→ **Direction**
Extract the catalog record lines from every one of the items below, copying each field and its value verbatim.

────────────────

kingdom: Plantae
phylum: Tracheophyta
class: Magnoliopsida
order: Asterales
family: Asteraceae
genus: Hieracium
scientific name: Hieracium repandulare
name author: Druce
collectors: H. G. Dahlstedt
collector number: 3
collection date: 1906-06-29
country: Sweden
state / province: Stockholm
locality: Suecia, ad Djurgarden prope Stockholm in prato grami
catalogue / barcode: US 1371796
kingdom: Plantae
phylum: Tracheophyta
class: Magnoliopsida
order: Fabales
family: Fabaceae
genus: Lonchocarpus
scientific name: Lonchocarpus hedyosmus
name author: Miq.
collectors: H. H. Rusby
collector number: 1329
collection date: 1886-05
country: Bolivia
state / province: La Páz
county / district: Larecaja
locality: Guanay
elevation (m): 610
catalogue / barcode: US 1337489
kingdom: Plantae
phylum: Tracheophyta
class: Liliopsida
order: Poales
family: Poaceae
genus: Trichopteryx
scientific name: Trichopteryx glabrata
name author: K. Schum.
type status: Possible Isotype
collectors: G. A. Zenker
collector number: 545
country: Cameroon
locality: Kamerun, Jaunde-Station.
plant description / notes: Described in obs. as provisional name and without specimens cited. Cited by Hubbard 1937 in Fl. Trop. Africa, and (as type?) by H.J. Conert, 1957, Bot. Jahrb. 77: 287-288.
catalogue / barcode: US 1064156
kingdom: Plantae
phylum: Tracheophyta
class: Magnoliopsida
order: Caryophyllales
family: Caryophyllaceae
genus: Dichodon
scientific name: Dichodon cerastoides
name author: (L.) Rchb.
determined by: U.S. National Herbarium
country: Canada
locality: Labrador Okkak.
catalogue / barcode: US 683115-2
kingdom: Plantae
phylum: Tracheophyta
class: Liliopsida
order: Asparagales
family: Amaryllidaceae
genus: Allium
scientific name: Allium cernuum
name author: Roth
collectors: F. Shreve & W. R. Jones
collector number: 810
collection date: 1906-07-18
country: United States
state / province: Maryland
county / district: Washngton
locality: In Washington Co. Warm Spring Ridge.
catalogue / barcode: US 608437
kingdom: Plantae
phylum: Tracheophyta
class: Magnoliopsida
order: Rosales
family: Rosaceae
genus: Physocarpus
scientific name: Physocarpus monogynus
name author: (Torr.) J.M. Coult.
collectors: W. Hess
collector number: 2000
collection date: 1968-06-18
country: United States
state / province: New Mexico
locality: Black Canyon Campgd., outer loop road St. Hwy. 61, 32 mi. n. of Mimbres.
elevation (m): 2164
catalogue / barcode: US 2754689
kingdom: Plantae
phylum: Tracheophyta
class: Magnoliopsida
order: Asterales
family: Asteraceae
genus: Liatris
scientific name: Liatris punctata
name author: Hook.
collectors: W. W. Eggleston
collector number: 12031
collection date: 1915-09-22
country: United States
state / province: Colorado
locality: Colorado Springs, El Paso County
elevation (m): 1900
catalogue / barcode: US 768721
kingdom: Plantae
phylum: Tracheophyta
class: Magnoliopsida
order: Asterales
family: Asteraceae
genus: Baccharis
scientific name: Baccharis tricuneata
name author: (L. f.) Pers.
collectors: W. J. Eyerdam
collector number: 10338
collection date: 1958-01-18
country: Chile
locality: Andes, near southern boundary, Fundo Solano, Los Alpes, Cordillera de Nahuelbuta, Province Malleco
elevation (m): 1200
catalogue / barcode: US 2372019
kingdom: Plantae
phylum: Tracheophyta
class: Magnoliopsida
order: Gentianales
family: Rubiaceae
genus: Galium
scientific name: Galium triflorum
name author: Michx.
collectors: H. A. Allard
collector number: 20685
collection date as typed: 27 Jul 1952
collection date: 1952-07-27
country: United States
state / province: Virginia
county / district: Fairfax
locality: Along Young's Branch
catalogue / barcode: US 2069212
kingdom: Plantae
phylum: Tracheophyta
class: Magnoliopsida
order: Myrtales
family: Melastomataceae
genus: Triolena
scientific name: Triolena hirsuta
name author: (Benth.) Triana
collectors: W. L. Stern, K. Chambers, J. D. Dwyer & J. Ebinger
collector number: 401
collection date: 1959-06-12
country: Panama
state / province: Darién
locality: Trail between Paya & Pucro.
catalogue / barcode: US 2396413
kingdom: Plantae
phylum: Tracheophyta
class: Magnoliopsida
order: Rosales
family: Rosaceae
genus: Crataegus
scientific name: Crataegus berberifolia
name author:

────────────────

→ **Right answer**
kingdom: Plantae
phylum: Tracheophyta
class: Magnoliopsida
order: Asterales
family: Asteraceae
genus: Hieracium
scientific name: Hieracium repandulare
name author: Druce
collectors: H. G. Dahlstedt
collector number: 3
collection date: 1906-06-29
country: Sweden
state / province: Stockholm
locality: Suecia, ad Djurgarden prope Stockholm in prato grami
catalogue / barcode: US 1371796
kingdom: Plantae
phylum: Tracheophyta
class: Magnoliopsida
order: Fabales
family: Fabaceae
genus: Lonchocarpus
scientific name: Lonchocarpus hedyosmus
name author: Miq.
collectors: H. H. Rusby
collector number: 1329
collection date: 1886-05
country: Bolivia
state / province: La Páz
county / district: Larecaja
locality: Guanay
elevation (m): 610
catalogue / barcode: US 1337489
kingdom: Plantae
phylum: Tracheophyta
class: Liliopsida
order: Poales
family: Poaceae
genus: Trichopteryx
scientific name: Trichopteryx glabrata
name author: K. Schum.
type status: Possible Isotype
collectors: G. A. Zenker
collector number: 545
country: Cameroon
locality: Kamerun, Jaunde-Station.
plant description / notes: Described in obs. as provisional name and without specimens cited. Cited by Hubbard 1937 in Fl. Trop. Africa, and (as type?) by H.J. Conert, 1957, Bot. Jahrb. 77: 287-288.
catalogue / barcode: US 1064156
kingdom: Plantae
phylum: Tracheophyta
class: Magnoliopsida
order: Caryophyllales
family: Caryophyllaceae
genus: Dichodon
scientific name: Dichodon cerastoides
name author: (L.) Rchb.
determined by: U.S. National Herbarium
country: Canada
locality: Labrador Okkak.
catalogue / barcode: US 683115-2
kingdom: Plantae
phylum: Tracheophyta
class: Liliopsida
order: Asparagales
family: Amaryllidaceae
genus: Allium
scientific name: Allium cernuum
name author: Roth
collectors: F. Shreve & W. R. Jones
collector number: 810
collection date: 1906-07-18
country: United States
state / province: Maryland
county / district: Washngton
locality: In Washington Co. Warm Spring Ridge.
catalogue / barcode: US 608437
kingdom: Plantae
phylum: Tracheophyta
class: Magnoliopsida
order: Rosales
family: Rosaceae
genus: Physocarpus
scientific name: Physocarpus monogynus
name author: (Torr.) J.M. Coult.
collectors: W. Hess
collector number: 2000
collection date: 1968-06-18
country: United States
state / province: New Mexico
locality: Black Canyon Campgd., outer loop road St. Hwy. 61, 32 mi. n. of Mimbres.
elevation (m): 2164
catalogue / barcode: US 2754689
kingdom: Plantae
phylum: Tracheophyta
class: Magnoliopsida
order: Asterales
family: Asteraceae
genus: Liatris
scientific name: Liatris punctata
name author: Hook.
collectors: W. W. Eggleston
collector number: 12031
collection date: 1915-09-22
country: United States
state / province: Colorado
locality: Colorado Springs, El Paso County
elevation (m): 1900
catalogue / barcode: US 768721
kingdom: Plantae
phylum: Tracheophyta
class: Magnoliopsida
order: Asterales
family: Asteraceae
genus: Baccharis
scientific name: Baccharis tricuneata
name author: (L. f.) Pers.
collectors: W. J. Eyerdam
collector number: 10338
collection date: 1958-01-18
country: Chile
locality: Andes, near southern boundary, Fundo Solano, Los Alpes, Cordillera de Nahuelbuta, Province Malleco
elevation (m): 1200
catalogue / barcode: US 2372019
kingdom: Plantae
phylum: Tracheophyta
class: Magnoliopsida
order: Gentianales
family: Rubiaceae
genus: Galium
scientific name: Galium triflorum
name author: Michx.
collectors: H. A. Allard
collector number: 20685
collection date as typed: 27 Jul 1952
collection date: 1952-07-27
country: United States
state / province: Virginia
county / district: Fairfax
locality: Along Young's Branch
catalogue / barcode: US 2069212
kingdom: Plantae
phylum: Tracheophyta
class: Magnoliopsida
order: Myrtales
family: Melastomataceae
genus: Triolena
scientific name: Triolena hirsuta
name author: (Benth.) Triana
collectors: W. L. Stern, K. Chambers, J. D. Dwyer & J. Ebinger
collector number: 401
collection date: 1959-06-12
country: Panama
state / province: Darién
locality: Trail between Paya & Pucro.
catalogue / barcode: US 2396413
kingdom: Plantae
phylum: Tracheophyta
class: Magnoliopsida
order: Rosales
family: Rosaceae
genus: Crataegus
scientific name: Crataegus berberifolia
name author:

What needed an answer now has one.